→ Your assignment:
Only these lines should appear, exactly: the one containing "BEZPŁATNA GAZETA LOKALNA EXPRESS-MIEJSKI.PL" and every line after it through the end of the material below.

→ Material for this exercise:

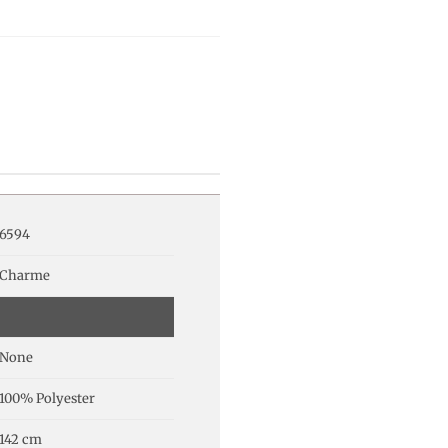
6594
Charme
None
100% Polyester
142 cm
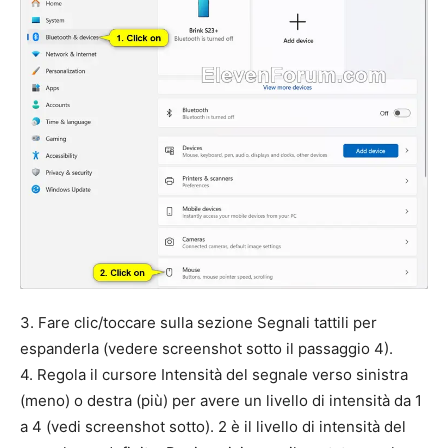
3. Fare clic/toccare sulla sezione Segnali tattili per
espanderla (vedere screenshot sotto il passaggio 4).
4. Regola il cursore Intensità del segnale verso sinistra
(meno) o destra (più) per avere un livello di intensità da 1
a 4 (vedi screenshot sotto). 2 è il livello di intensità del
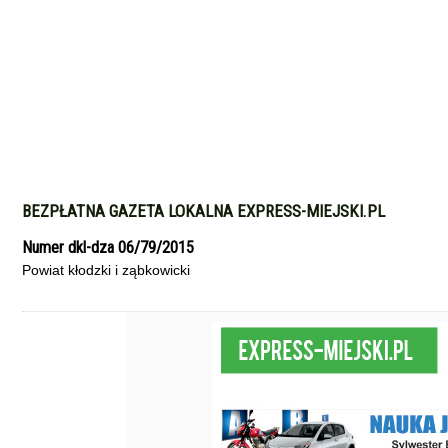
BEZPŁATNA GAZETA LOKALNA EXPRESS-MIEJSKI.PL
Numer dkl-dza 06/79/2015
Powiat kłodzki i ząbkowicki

→ The completed task:
BEZPŁATNA GAZETA LOKALNA EXPRESS-MIEJSKI.PL
Numer dkl-dza 06/79/2015
Powiat kłodzki i ząbkowicki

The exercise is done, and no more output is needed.